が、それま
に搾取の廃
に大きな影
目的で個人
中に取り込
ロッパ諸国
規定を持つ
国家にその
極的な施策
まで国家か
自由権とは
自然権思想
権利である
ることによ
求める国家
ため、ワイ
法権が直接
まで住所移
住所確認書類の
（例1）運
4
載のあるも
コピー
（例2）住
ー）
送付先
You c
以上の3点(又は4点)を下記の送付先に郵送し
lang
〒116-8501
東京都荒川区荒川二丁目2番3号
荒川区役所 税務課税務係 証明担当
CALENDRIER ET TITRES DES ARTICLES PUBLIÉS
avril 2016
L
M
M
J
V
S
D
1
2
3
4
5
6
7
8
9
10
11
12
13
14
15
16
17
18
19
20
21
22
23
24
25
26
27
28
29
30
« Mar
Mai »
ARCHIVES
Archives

**TASK INSTRUCTIONS**.
Transcribe all of the records above without altering anything.

**EXERCISE RESPONSE**.
が、それま
に搾取の廃
に大きな影
目的で個人
中に取り込
ロッパ諸国
規定を持つ
国家にその
極的な施策
まで国家か
自由権とは
自然権思想
権利である
ることによ
求める国家
ため、ワイ
法権が直接
まで住所移
住所確認書類の
（例1）運
4
載のあるも
コピー
（例2）住
ー）
送付先
You c
以上の3点(又は4点)を下記の送付先に郵送し
lang
〒116-8501
東京都荒川区荒川二丁目2番3号
荒川区役所 税務課税務係 証明担当
CALENDRIER ET TITRES DES ARTICLES PUBLIÉS
avril 2016
L
M
M
J
V
S
D
1
2
3
4
5
6
7
8
9
10
11
12
13
14
15
16
17
18
19
20
21
22
23
24
25
26
27
28
29
30
« Mar
Mai »
ARCHIVES
Archives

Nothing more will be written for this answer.